▸ AVAILABLE RECORDS:
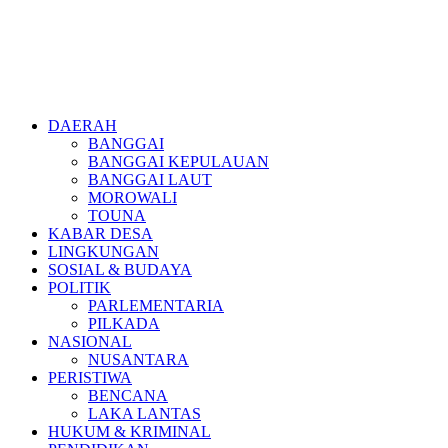
DAERAH
BANGGAI
BANGGAI KEPULAUAN
BANGGAI LAUT
MOROWALI
TOUNA
KABAR DESA
LINGKUNGAN
SOSIAL & BUDAYA
POLITIK
PARLEMENTARIA
PILKADA
NASIONAL
NUSANTARA
PERISTIWA
BENCANA
LAKA LANTAS
HUKUM & KRIMINAL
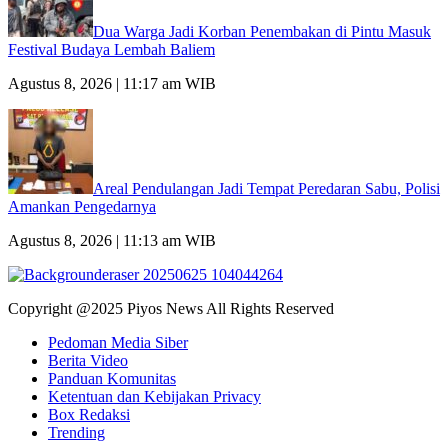
Dua Warga Jadi Korban Penembakan di Pintu Masuk
Festival Budaya Lembah Baliem
Agustus 8, 2026 | 11:17 am WIB
Areal Pendulangan Jadi Tempat Peredaran Sabu, Polisi
Amankan Pengedarnya
Agustus 8, 2026 | 11:13 am WIB
Copyright @2025 Piyos News All Rights Reserved
Pedoman Media Siber
Berita Video
Panduan Komunitas
Ketentuan dan Kebijakan Privacy
Box Redaksi
Trending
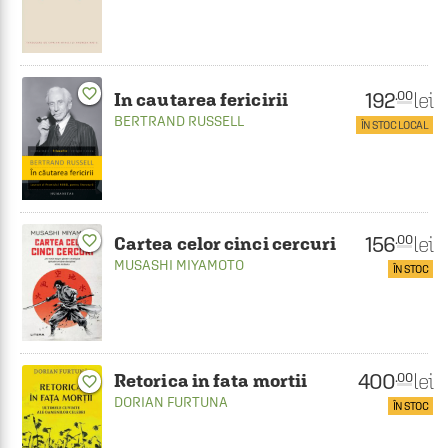
favorite_border
192
lei
.00
In cautarea fericirii
BERTRAND RUSSELL
ÎN STOC LOCAL
156
lei
favorite_border
.00
Cartea celor cinci cercuri
MUSASHI MIYAMOTO
ÎN STOC
400
lei
.00
Retorica in fata mortii
favorite_border
DORIAN FURTUNA
ÎN STOC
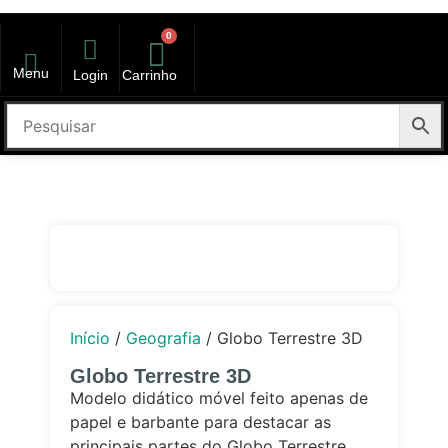
0
Menu
Login
Carrinho
kit volta as aulas
Início
/
Geografia
/ Globo Terrestre 3D
Globo Terrestre 3D
Modelo didático móvel feito apenas de
papel e barbante para destacar as
principais partes do Globo Terrestre,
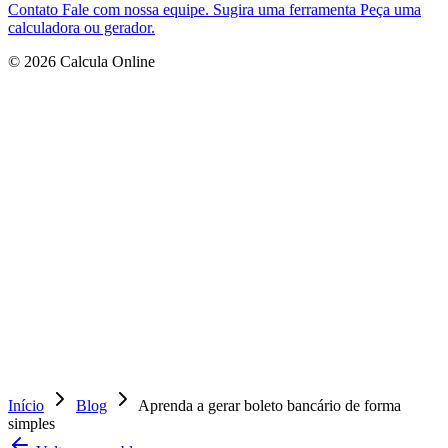
Contato
Fale com nossa equipe.
Sugira uma ferramenta
Peça uma
calculadora ou gerador.
© 2026 Calcula Online
Início
Blog
Aprenda a gerar boleto bancário de forma
simples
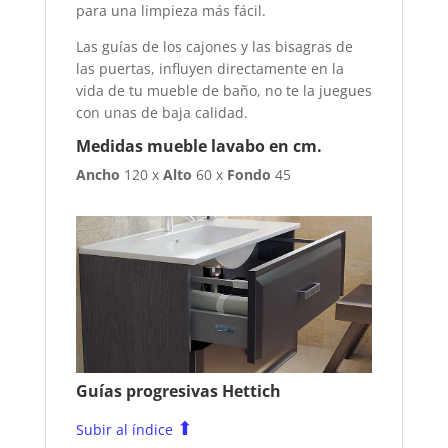
para una limpieza más fácil.
Las guías de los cajones y las bisagras de
las puertas, influyen directamente en la
vida de tu mueble de baño, no te la juegues
con unas de baja calidad.
Medidas mueble lavabo en cm.
Ancho
120 x
Alto
60 x
Fondo
45
Guías progresivas Hettich
⬆
Subir al índice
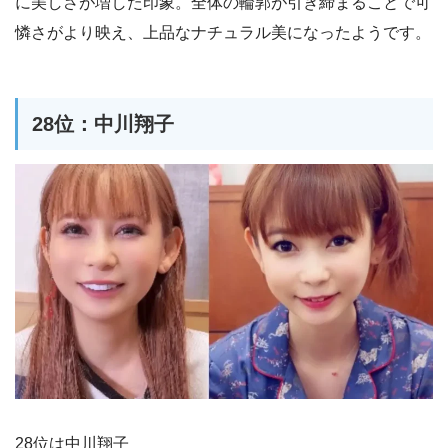
に美しさが増した印象。全体の輪郭が引き締まることで可
憐さがより映え、上品なナチュラル美になったようです。
28位：中川翔子
28位は中川翔子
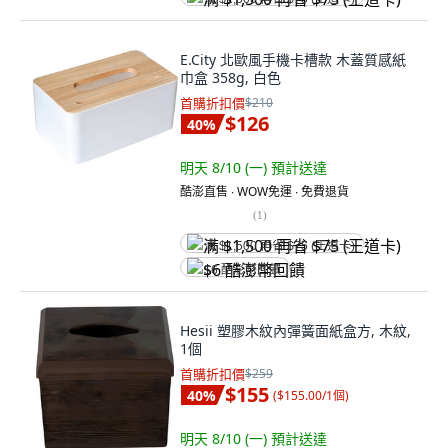
E.City 北歐風手機卡槽款 木蓋質感紙
巾盒 358g, 白色
首購折扣價
$210
$126
40
%
明天 8/10 (一)
預計送達
酷澎直售 ∙ WOW免運 ∙ 免費退貨
(
1
)
满 $1,500 再省 $75 (王道卡)
$6 酷澎幣回饋
Hesii 塑膠木紋內彈簧面紙盒方, 木紋,
1個
首購折扣價
$259
$155
40
%
(
$155.00/1個
)
明天 8/10 (一)
預計送達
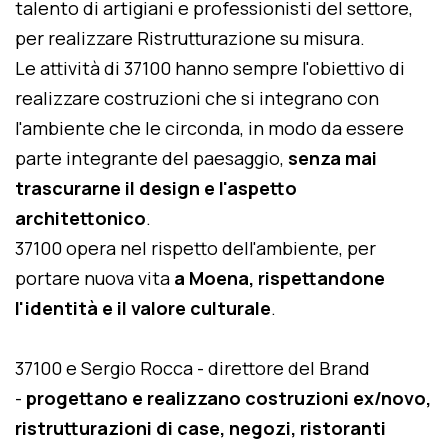
talento di artigiani e professionisti del settore,
per realizzare Ristrutturazione su misura.
Le attività di 37100 hanno sempre l'obiettivo di
realizzare costruzioni che si integrano con
l'ambiente che le circonda, in modo da essere
parte integrante del paesaggio,
senza mai
trascurarne il design e l'aspetto
architettonico
.
37100 opera nel rispetto dell'ambiente, per
portare nuova vita
a Moena, rispettandone
l'identità e il valore culturale
.
37100 e Sergio Rocca - direttore del Brand
-
progettano e realizzano costruzioni ex/novo,
ristrutturazioni di case, negozi, ristoranti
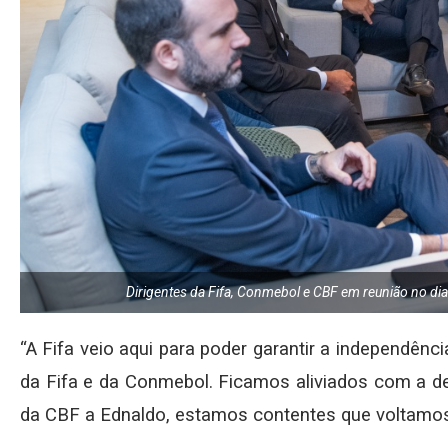
Dirigentes da Fifa, Conmebol e CBF em reunião no d
“A Fifa veio aqui para poder garantir a independên
da Fifa e da Conmebol. Ficamos aliviados com a de
da CBF a Ednaldo, estamos contentes que voltamos à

▸ BRIEF:
Copy every line of text in the records above without changing anything. Leave out the picture markers.

▸ RESULT OF THE EXERCISE:
DAERAH
BANGGAI
BANGGAI KEPULAUAN
BANGGAI LAUT
MOROWALI
TOUNA
KABAR DESA
LINGKUNGAN
SOSIAL & BUDAYA
POLITIK
PARLEMENTARIA
PILKADA
NASIONAL
NUSANTARA
PERISTIWA
BENCANA
LAKA LANTAS
HUKUM & KRIMINAL
Dua Warga Jadi Korban Penembakan di Pintu Masuk
Festival Budaya Lembah Baliem
Agustus 8, 2026 | 11:17 am WIB
Areal Pendulangan Jadi Tempat Peredaran Sabu, Polisi
Amankan Pengedarnya
Agustus 8, 2026 | 11:13 am WIB
Copyright @2025 Piyos News All Rights Reserved
Pedoman Media Siber
Berita Video
Panduan Komunitas
Ketentuan dan Kebijakan Privacy
Box Redaksi
Trending
favorite_border
192
lei
.00
In cautarea fericirii
BERTRAND RUSSELL
ÎN STOC LOCAL
156
lei
favorite_border
.00
Cartea celor cinci cercuri
MUSASHI MIYAMOTO
ÎN STOC
400
lei
.00
Retorica in fata mortii
favorite_border
DORIAN FURTUNA
ÎN STOC
0
Menu
Login
Carrinho
kit volta as aulas
Início
/
Geografia
/ Globo Terrestre 3D
Globo Terrestre 3D
Modelo didático móvel feito apenas de
papel e barbante para destacar as
principais partes do Globo Terrestre,
Contato
Fale com nossa equipe.
Sugira uma ferramenta
Peça uma
calculadora ou gerador.
© 2026 Calcula Online
Início
Blog
Aprenda a gerar boleto bancário de forma
simples
para una limpieza más fácil.
Las guías de los cajones y las bisagras de
las puertas, influyen directamente en la
vida de tu mueble de baño, no te la juegues
con unas de baja calidad.
Medidas mueble lavabo en cm.
Ancho
120 x
Alto
60 x
Fondo
45
Guías progresivas Hettich
⬆
Subir al índice
に美しさが増した印象。全体の輪郭が引き締まることで可
憐さがより映え、上品なナチュラル美になったようです。
28位：中川翔子
28位は中川翔子
E.City 北歐風手機卡槽款 木蓋質感紙
巾盒 358g, 白色
首購折扣價
$210
$126
40
%
明天 8/10 (一)
預計送達
酷澎直售 ∙ WOW免運 ∙ 免費退貨
(
1
)
满 $1,500 再省 $75 (王道卡)
$6 酷澎幣回饋
Hesii 塑膠木紋內彈簧面紙盒方, 木紋,
1個
首購折扣價
$259
$155
40
%
(
$155.00/1個
)
明天 8/10 (一)
預計送達
talento di artigiani e professionisti del settore,
per realizzare Ristrutturazione su misura.
Le attività di 37100 hanno sempre l'obiettivo di
realizzare costruzioni che si integrano con
l'ambiente che le circonda, in modo da essere
parte integrante del paesaggio,
senza mai
trascurarne il design e l'aspetto
architettonico
.
37100 opera nel rispetto dell'ambiente, per
portare nuova vita
a Moena, rispettandone
l'identità e il valore culturale
.
37100 e Sergio Rocca - direttore del Brand
-
progettano e realizzano costruzioni ex/novo,
ristrutturazioni di case, negozi, ristoranti
Dirigentes da Fifa, Conmebol e CBF em reunião no d
“A Fifa veio aqui para poder garantir a independên
da Fifa e da Conmebol. Ficamos aliviados com a de
da CBF a Ednaldo, estamos contentes que voltamos à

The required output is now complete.